▸ **Try it**
Since the records include pictures, leave those out while you reproduce exactly and only the lines from the one containing "FIGURE1 Fundus images" through the one containing "Figure 2: Insulin", inclusive.

Start of Records for processing

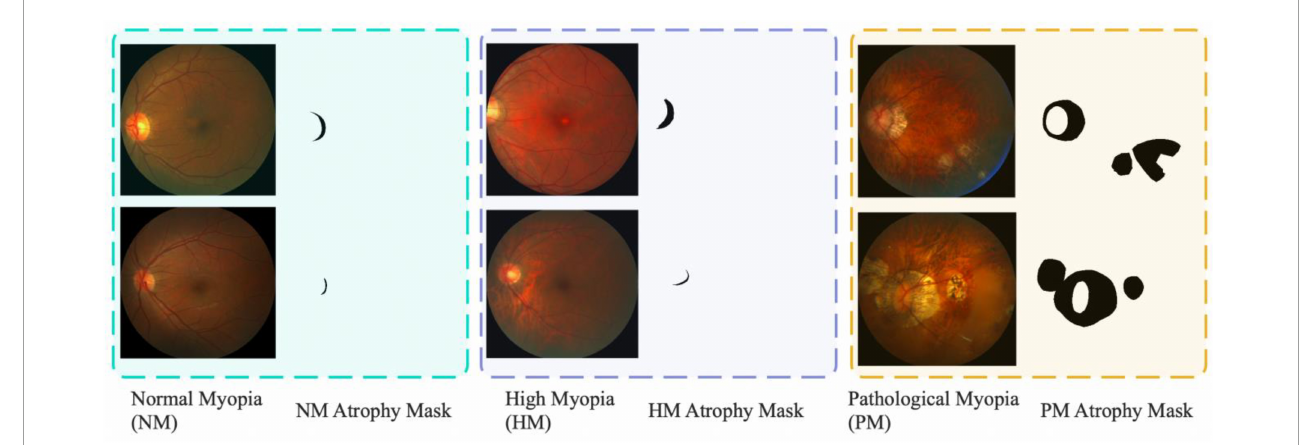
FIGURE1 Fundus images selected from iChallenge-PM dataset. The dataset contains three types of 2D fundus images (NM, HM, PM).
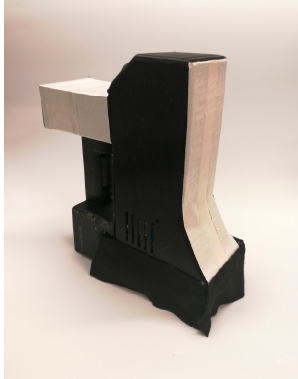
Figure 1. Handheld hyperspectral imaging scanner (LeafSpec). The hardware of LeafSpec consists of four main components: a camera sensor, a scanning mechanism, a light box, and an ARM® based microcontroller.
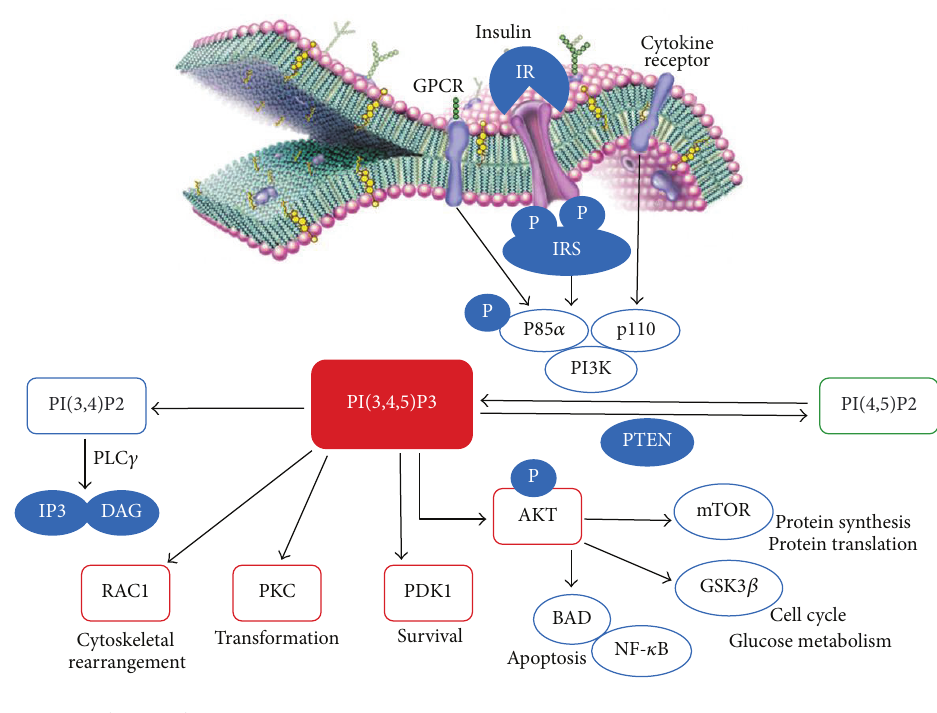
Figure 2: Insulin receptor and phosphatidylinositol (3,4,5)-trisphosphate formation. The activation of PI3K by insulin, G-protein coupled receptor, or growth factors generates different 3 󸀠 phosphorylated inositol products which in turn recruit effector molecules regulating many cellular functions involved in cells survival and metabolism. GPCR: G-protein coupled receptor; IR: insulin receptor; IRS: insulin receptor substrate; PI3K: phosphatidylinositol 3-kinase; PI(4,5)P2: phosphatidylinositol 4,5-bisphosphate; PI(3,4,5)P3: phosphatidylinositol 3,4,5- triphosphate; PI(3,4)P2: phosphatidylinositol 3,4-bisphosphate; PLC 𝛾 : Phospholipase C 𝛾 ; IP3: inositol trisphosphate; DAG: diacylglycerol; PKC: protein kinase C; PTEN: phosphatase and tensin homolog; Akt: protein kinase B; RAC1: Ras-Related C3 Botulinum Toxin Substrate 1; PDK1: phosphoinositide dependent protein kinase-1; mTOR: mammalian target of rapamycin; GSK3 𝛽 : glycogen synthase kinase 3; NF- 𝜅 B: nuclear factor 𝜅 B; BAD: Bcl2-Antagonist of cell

End of Records for processing
Start of Records for processing

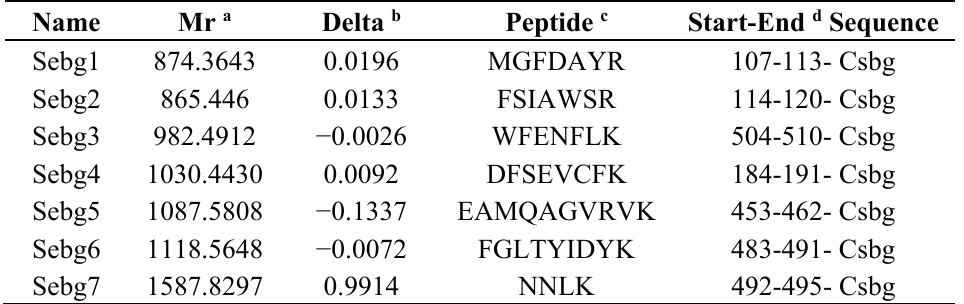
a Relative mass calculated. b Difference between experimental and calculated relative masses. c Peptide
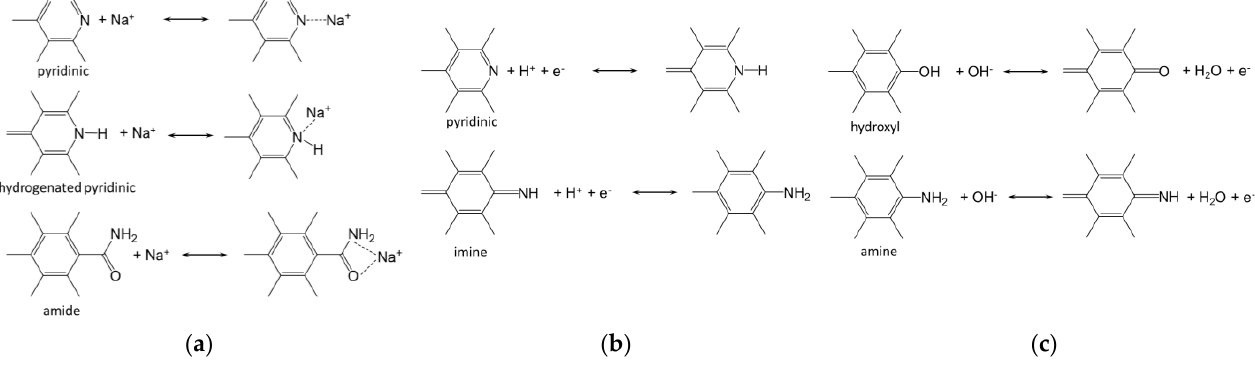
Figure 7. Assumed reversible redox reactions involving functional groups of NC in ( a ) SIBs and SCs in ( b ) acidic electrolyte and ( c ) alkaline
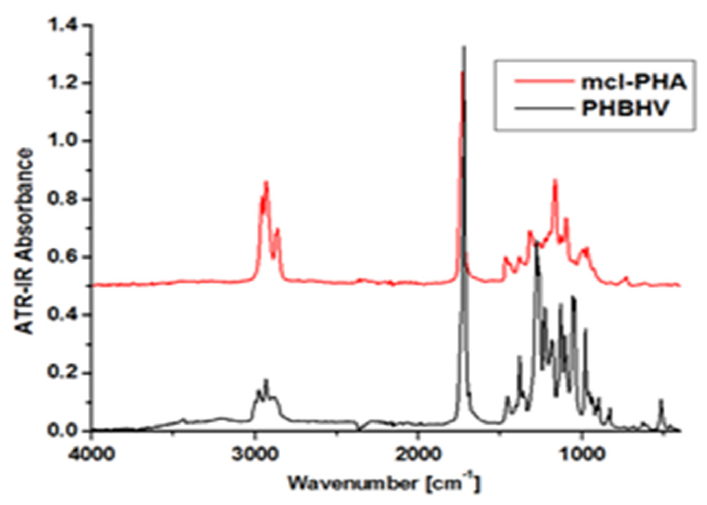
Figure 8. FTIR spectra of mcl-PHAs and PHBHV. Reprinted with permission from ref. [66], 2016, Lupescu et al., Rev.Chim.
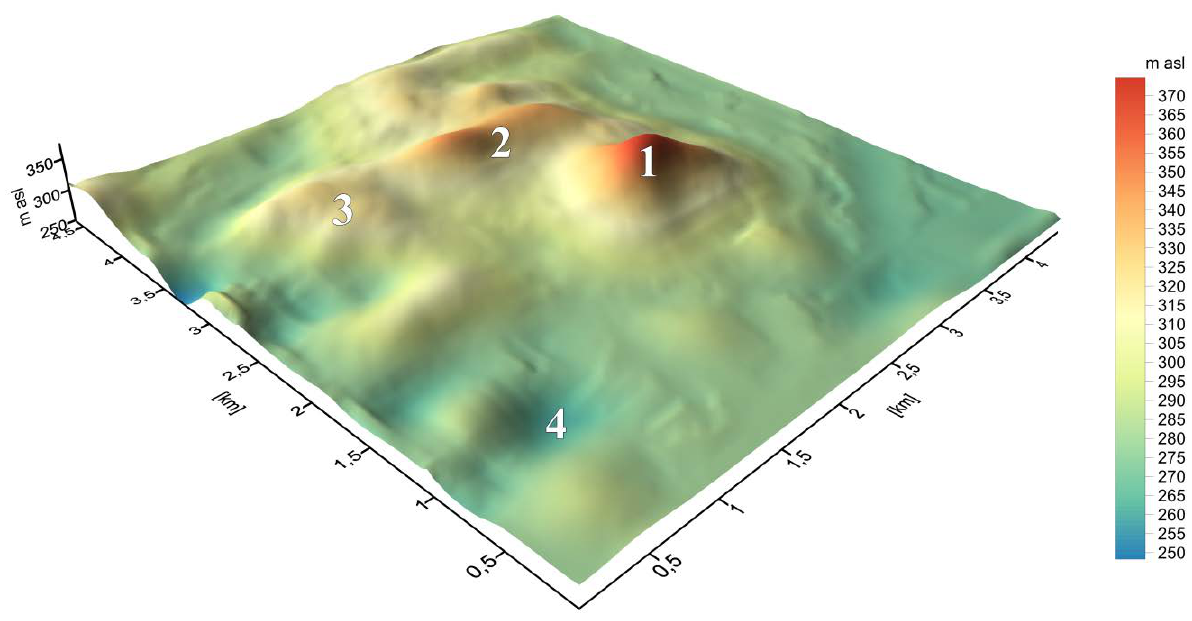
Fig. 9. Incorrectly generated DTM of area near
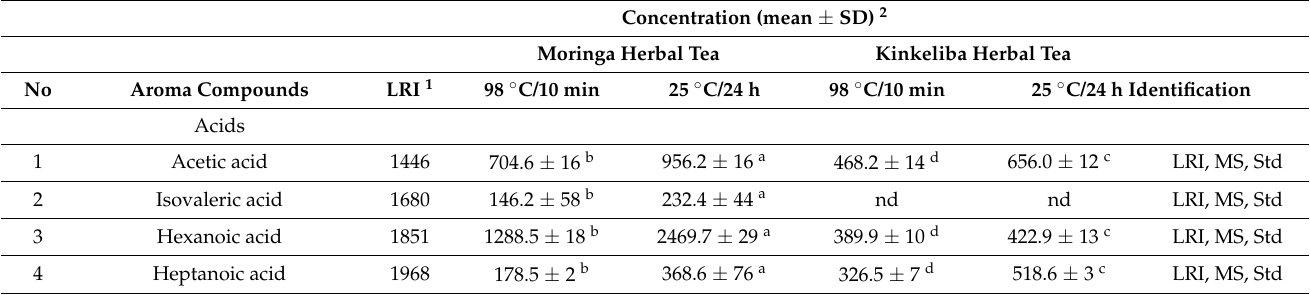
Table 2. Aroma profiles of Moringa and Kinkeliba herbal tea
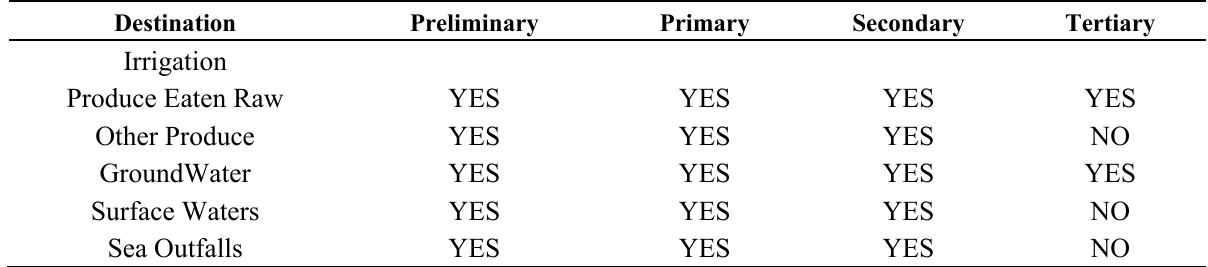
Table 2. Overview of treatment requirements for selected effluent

End of Records for processing
Start of Records for processing

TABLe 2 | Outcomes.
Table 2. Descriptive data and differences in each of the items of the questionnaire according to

End of Records for processing

▸ **Completed task**
FIGURE1 Fundus images selected from iChallenge-PM dataset. The dataset contains three types of 2D fundus images (NM, HM, PM).
Figure 1. Handheld hyperspectral imaging scanner (LeafSpec). The hardware of LeafSpec consists of four main components: a camera sensor, a scanning mechanism, a light box, and an ARM® based microcontroller.
Figure 2: Insulin receptor and phosphatidylinositol (3,4,5)-trisphosphate formation. The activation of PI3K by insulin, G-protein coupled receptor, or growth factors generates different 3 󸀠 phosphorylated inositol products which in turn recruit effector molecules regulating many cellular functions involved in cells survival and metabolism. GPCR: G-protein coupled receptor; IR: insulin receptor; IRS: insulin receptor substrate; PI3K: phosphatidylinositol 3-kinase; PI(4,5)P2: phosphatidylinositol 4,5-bisphosphate; PI(3,4,5)P3: phosphatidylinositol 3,4,5- triphosphate; PI(3,4)P2: phosphatidylinositol 3,4-bisphosphate; PLC 𝛾 : Phospholipase C 𝛾 ; IP3: inositol trisphosphate; DAG: diacylglycerol; PKC: protein kinase C; PTEN: phosphatase and tensin homolog; Akt: protein kinase B; RAC1: Ras-Related C3 Botulinum Toxin Substrate 1; PDK1: phosphoinositide dependent protein kinase-1; mTOR: mammalian target of rapamycin; GSK3 𝛽 : glycogen synthase kinase 3; NF- 𝜅 B: nuclear factor 𝜅 B; BAD: Bcl2-Antagonist of cell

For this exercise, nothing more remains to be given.